TASK ITEM ->
Please give the data again exactly, with no line dropped.

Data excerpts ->
--- START ---

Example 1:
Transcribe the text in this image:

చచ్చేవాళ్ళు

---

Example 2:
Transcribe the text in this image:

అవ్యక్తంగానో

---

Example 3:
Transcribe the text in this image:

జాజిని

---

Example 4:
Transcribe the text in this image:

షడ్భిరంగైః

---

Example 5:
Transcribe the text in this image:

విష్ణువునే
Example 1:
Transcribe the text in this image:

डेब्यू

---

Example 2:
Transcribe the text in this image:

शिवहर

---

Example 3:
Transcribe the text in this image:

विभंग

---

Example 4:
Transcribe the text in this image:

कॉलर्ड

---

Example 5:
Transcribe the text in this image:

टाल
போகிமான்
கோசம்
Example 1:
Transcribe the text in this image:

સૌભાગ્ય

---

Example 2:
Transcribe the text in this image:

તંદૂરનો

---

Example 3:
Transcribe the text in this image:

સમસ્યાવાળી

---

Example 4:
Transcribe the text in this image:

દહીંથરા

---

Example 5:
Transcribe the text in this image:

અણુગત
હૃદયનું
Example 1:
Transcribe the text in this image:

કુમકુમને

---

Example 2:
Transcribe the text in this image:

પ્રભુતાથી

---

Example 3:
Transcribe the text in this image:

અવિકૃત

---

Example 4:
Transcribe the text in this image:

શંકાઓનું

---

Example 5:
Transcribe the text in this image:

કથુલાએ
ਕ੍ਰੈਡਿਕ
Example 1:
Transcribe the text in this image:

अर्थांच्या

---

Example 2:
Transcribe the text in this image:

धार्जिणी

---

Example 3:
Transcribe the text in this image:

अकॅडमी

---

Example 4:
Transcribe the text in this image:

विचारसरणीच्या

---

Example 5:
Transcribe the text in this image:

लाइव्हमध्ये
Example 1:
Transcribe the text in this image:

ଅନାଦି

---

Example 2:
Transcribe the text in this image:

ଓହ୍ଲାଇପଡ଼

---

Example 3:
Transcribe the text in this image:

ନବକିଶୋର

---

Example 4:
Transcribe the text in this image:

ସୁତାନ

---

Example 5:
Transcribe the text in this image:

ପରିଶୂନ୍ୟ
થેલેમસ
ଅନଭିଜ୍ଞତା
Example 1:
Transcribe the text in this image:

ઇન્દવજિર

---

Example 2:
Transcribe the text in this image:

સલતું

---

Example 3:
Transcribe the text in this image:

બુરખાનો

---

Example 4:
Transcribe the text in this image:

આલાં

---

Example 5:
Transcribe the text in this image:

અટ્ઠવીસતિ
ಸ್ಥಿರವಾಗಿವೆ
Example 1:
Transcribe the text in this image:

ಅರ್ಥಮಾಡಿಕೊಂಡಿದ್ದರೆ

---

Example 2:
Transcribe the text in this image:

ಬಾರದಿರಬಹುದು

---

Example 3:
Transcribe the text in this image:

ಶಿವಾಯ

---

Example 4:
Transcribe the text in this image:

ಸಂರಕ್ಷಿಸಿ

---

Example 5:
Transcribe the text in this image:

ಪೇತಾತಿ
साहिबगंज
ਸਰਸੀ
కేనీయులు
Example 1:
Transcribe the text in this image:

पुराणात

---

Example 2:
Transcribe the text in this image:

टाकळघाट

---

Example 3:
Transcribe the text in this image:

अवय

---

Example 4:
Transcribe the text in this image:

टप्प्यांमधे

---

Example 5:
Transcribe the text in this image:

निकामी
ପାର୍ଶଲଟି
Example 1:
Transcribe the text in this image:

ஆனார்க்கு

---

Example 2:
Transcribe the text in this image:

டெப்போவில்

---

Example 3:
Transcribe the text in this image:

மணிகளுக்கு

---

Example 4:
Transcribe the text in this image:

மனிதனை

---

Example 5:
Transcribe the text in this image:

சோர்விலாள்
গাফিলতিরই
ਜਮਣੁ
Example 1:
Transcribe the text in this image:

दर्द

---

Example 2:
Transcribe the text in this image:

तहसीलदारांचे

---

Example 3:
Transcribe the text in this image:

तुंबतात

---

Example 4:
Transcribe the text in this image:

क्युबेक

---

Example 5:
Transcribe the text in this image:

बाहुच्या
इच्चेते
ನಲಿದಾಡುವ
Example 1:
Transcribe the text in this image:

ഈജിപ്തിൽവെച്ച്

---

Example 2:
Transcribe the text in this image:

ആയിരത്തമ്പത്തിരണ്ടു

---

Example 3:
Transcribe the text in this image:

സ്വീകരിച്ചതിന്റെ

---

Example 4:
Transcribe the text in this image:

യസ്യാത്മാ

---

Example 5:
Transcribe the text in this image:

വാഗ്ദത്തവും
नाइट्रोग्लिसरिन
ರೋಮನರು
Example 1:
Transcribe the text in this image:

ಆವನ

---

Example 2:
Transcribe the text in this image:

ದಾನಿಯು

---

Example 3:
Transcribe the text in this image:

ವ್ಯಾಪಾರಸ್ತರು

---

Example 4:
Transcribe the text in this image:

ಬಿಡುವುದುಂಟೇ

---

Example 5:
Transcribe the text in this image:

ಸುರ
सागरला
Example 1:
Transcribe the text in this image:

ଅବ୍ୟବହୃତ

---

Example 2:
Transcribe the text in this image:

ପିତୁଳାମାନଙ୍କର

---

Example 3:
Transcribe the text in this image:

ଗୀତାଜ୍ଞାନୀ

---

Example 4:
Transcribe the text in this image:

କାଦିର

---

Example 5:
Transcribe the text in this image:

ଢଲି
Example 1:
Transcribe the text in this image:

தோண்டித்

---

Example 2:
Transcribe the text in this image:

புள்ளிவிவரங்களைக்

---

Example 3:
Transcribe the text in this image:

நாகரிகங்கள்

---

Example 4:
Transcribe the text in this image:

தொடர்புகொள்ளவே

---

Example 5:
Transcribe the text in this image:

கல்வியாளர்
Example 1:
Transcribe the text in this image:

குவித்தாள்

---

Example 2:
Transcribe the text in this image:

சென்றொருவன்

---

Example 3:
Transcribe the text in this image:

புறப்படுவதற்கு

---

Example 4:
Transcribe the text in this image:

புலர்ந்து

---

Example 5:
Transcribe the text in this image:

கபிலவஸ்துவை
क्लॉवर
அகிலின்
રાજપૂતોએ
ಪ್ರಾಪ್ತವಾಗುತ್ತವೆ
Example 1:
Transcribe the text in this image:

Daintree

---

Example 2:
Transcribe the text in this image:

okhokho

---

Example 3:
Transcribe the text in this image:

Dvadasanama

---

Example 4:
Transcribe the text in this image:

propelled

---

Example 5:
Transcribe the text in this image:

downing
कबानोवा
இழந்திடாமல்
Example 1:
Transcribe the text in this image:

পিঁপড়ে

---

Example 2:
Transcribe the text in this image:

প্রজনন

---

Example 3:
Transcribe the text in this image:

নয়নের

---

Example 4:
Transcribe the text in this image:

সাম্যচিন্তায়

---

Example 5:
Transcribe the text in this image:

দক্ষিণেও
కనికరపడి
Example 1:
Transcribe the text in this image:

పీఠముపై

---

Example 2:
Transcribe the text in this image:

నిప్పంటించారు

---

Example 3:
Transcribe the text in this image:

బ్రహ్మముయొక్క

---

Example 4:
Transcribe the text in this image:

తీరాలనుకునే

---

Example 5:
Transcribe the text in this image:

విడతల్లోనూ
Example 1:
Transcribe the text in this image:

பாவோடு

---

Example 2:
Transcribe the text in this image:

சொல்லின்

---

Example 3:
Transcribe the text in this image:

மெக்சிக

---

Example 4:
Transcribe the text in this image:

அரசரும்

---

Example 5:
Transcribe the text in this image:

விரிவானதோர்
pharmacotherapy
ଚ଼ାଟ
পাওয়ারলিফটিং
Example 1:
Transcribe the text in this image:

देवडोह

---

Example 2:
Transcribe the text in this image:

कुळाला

--- END ---

ANSWER AREA ->
Example 1:
Transcribe the text in this image:

చచ్చేవాళ్ళు

---

Example 2:
Transcribe the text in this image:

అవ్యక్తంగానో

---

Example 3:
Transcribe the text in this image:

జాజిని

---

Example 4:
Transcribe the text in this image:

షడ్భిరంగైః

---

Example 5:
Transcribe the text in this image:

విష్ణువునే
Example 1:
Transcribe the text in this image:

डेब्यू

---

Example 2:
Transcribe the text in this image:

शिवहर

---

Example 3:
Transcribe the text in this image:

विभंग

---

Example 4:
Transcribe the text in this image:

कॉलर्ड

---

Example 5:
Transcribe the text in this image:

टाल
போகிமான்
கோசம்
Example 1:
Transcribe the text in this image:

સૌભાગ્ય

---

Example 2:
Transcribe the text in this image:

તંદૂરનો

---

Example 3:
Transcribe the text in this image:

સમસ્યાવાળી

---

Example 4:
Transcribe the text in this image:

દહીંથરા

---

Example 5:
Transcribe the text in this image:

અણુગત
હૃદયનું
Example 1:
Transcribe the text in this image:

કુમકુમને

---

Example 2:
Transcribe the text in this image:

પ્રભુતાથી

---

Example 3:
Transcribe the text in this image:

અવિકૃત

---

Example 4:
Transcribe the text in this image:

શંકાઓનું

---

Example 5:
Transcribe the text in this image:

કથુલાએ
ਕ੍ਰੈਡਿਕ
Example 1:
Transcribe the text in this image:

अर्थांच्या

---

Example 2:
Transcribe the text in this image:

धार्जिणी

---

Example 3:
Transcribe the text in this image:

अकॅडमी

---

Example 4:
Transcribe the text in this image:

विचारसरणीच्या

---

Example 5:
Transcribe the text in this image:

लाइव्हमध्ये
Example 1:
Transcribe the text in this image:

ଅନାଦି

---

Example 2:
Transcribe the text in this image:

ଓହ୍ଲାଇପଡ଼

---

Example 3:
Transcribe the text in this image:

ନବକିଶୋର

---

Example 4:
Transcribe the text in this image:

ସୁତାନ

---

Example 5:
Transcribe the text in this image:

ପରିଶୂନ୍ୟ
થેલેમસ
ଅନଭିଜ୍ଞତା
Example 1:
Transcribe the text in this image:

ઇન્દવજિર

---

Example 2:
Transcribe the text in this image:

સલતું

---

Example 3:
Transcribe the text in this image:

બુરખાનો

---

Example 4:
Transcribe the text in this image:

આલાં

---

Example 5:
Transcribe the text in this image:

અટ્ઠવીસતિ
ಸ್ಥಿರವಾಗಿವೆ
Example 1:
Transcribe the text in this image:

ಅರ್ಥಮಾಡಿಕೊಂಡಿದ್ದರೆ

---

Example 2:
Transcribe the text in this image:

ಬಾರದಿರಬಹುದು

---

Example 3:
Transcribe the text in this image:

ಶಿವಾಯ

---

Example 4:
Transcribe the text in this image:

ಸಂರಕ್ಷಿಸಿ

---

Example 5:
Transcribe the text in this image:

ಪೇತಾತಿ
साहिबगंज
ਸਰਸੀ
కేనీయులు
Example 1:
Transcribe the text in this image:

पुराणात

---

Example 2:
Transcribe the text in this image:

टाकळघाट

---

Example 3:
Transcribe the text in this image:

अवय

---

Example 4:
Transcribe the text in this image:

टप्प्यांमधे

---

Example 5:
Transcribe the text in this image:

निकामी
ପାର୍ଶଲଟି
Example 1:
Transcribe the text in this image:

ஆனார்க்கு

---

Example 2:
Transcribe the text in this image:

டெப்போவில்

---

Example 3:
Transcribe the text in this image:

மணிகளுக்கு

---

Example 4:
Transcribe the text in this image:

மனிதனை

---

Example 5:
Transcribe the text in this image:

சோர்விலாள்
গাফিলতিরই
ਜਮਣੁ
Example 1:
Transcribe the text in this image:

दर्द

---

Example 2:
Transcribe the text in this image:

तहसीलदारांचे

---

Example 3:
Transcribe the text in this image:

तुंबतात

---

Example 4:
Transcribe the text in this image:

क्युबेक

---

Example 5:
Transcribe the text in this image:

बाहुच्या
इच्चेते
ನಲಿದಾಡುವ
Example 1:
Transcribe the text in this image:

ഈജിപ്തിൽവെച്ച്

---

Example 2:
Transcribe the text in this image:

ആയിരത്തമ്പത്തിരണ്ടു

---

Example 3:
Transcribe the text in this image:

സ്വീകരിച്ചതിന്റെ

---

Example 4:
Transcribe the text in this image:

യസ്യാത്മാ

---

Example 5:
Transcribe the text in this image:

വാഗ്ദത്തവും
नाइट्रोग्लिसरिन
ರೋಮನರು
Example 1:
Transcribe the text in this image:

ಆವನ

---

Example 2:
Transcribe the text in this image:

ದಾನಿಯು

---

Example 3:
Transcribe the text in this image:

ವ್ಯಾಪಾರಸ್ತರು

---

Example 4:
Transcribe the text in this image:

ಬಿಡುವುದುಂಟೇ

---

Example 5:
Transcribe the text in this image:

ಸುರ
सागरला
Example 1:
Transcribe the text in this image:

ଅବ୍ୟବହୃତ

---

Example 2:
Transcribe the text in this image:

ପିତୁଳାମାନଙ୍କର

---

Example 3:
Transcribe the text in this image:

ଗୀତାଜ୍ଞାନୀ

---

Example 4:
Transcribe the text in this image:

କାଦିର

---

Example 5:
Transcribe the text in this image:

ଢଲି
Example 1:
Transcribe the text in this image:

தோண்டித்

---

Example 2:
Transcribe the text in this image:

புள்ளிவிவரங்களைக்

---

Example 3:
Transcribe the text in this image:

நாகரிகங்கள்

---

Example 4:
Transcribe the text in this image:

தொடர்புகொள்ளவே

---

Example 5:
Transcribe the text in this image:

கல்வியாளர்
Example 1:
Transcribe the text in this image:

குவித்தாள்

---

Example 2:
Transcribe the text in this image:

சென்றொருவன்

---

Example 3:
Transcribe the text in this image:

புறப்படுவதற்கு

---

Example 4:
Transcribe the text in this image:

புலர்ந்து

---

Example 5:
Transcribe the text in this image:

கபிலவஸ்துவை
क्लॉवर
அகிலின்
રાજપૂતોએ
ಪ್ರಾಪ್ತವಾಗುತ್ತವೆ
Example 1:
Transcribe the text in this image:

Daintree

---

Example 2:
Transcribe the text in this image:

okhokho

---

Example 3:
Transcribe the text in this image:

Dvadasanama

---

Example 4:
Transcribe the text in this image:

propelled

---

Example 5:
Transcribe the text in this image:

downing
कबानोवा
இழந்திடாமல்
Example 1:
Transcribe the text in this image:

পিঁপড়ে

---

Example 2:
Transcribe the text in this image:

প্রজনন

---

Example 3:
Transcribe the text in this image:

নয়নের

---

Example 4:
Transcribe the text in this image:

সাম্যচিন্তায়

---

Example 5:
Transcribe the text in this image:

দক্ষিণেও
కనికరపడి
Example 1:
Transcribe the text in this image:

పీఠముపై

---

Example 2:
Transcribe the text in this image:

నిప్పంటించారు

---

Example 3:
Transcribe the text in this image:

బ్రహ్మముయొక్క

---

Example 4:
Transcribe the text in this image:

తీరాలనుకునే

---

Example 5:
Transcribe the text in this image:

విడతల్లోనూ
Example 1:
Transcribe the text in this image:

பாவோடு

---

Example 2:
Transcribe the text in this image:

சொல்லின்

---

Example 3:
Transcribe the text in this image:

மெக்சிக

---

Example 4:
Transcribe the text in this image:

அரசரும்

---

Example 5:
Transcribe the text in this image:

விரிவானதோர்
pharmacotherapy
ଚ଼ାଟ
পাওয়ারলিফটিং
Example 1:
Transcribe the text in this image:

देवडोह

---

Example 2:
Transcribe the text in this image:

कुळाला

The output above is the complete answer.